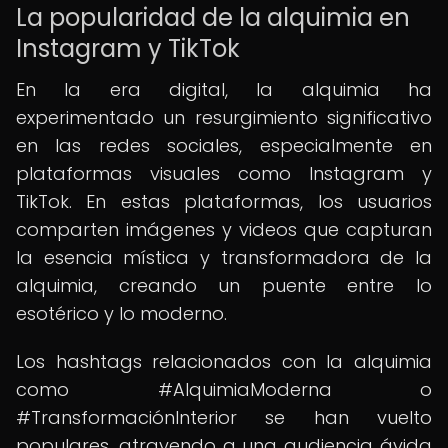
La popularidad de la alquimia en
Instagram y TikTok
En la era digital, la alquimia ha
experimentado un resurgimiento significativo
en las redes sociales, especialmente en
plataformas visuales como Instagram y
TikTok. En estas plataformas, los usuarios
comparten imágenes y videos que capturan
la esencia mística y transformadora de la
alquimia, creando un puente entre lo
esotérico y lo moderno.
Los hashtags relacionados con la alquimia
como #AlquimiaModerna o
#TransformaciónInterior se han vuelto
populares, atrayendo a una audiencia ávida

## What to work on
All records, pictures excluded: copy them exactly.

## Worked solution
La popularidad de la alquimia en
Instagram y TikTok
En la era digital, la alquimia ha
experimentado un resurgimiento significativo
en las redes sociales, especialmente en
plataformas visuales como Instagram y
TikTok. En estas plataformas, los usuarios
comparten imágenes y videos que capturan
la esencia mística y transformadora de la
alquimia, creando un puente entre lo
esotérico y lo moderno.
Los hashtags relacionados con la alquimia
como #AlquimiaModerna o
#TransformaciónInterior se han vuelto
populares, atrayendo a una audiencia ávida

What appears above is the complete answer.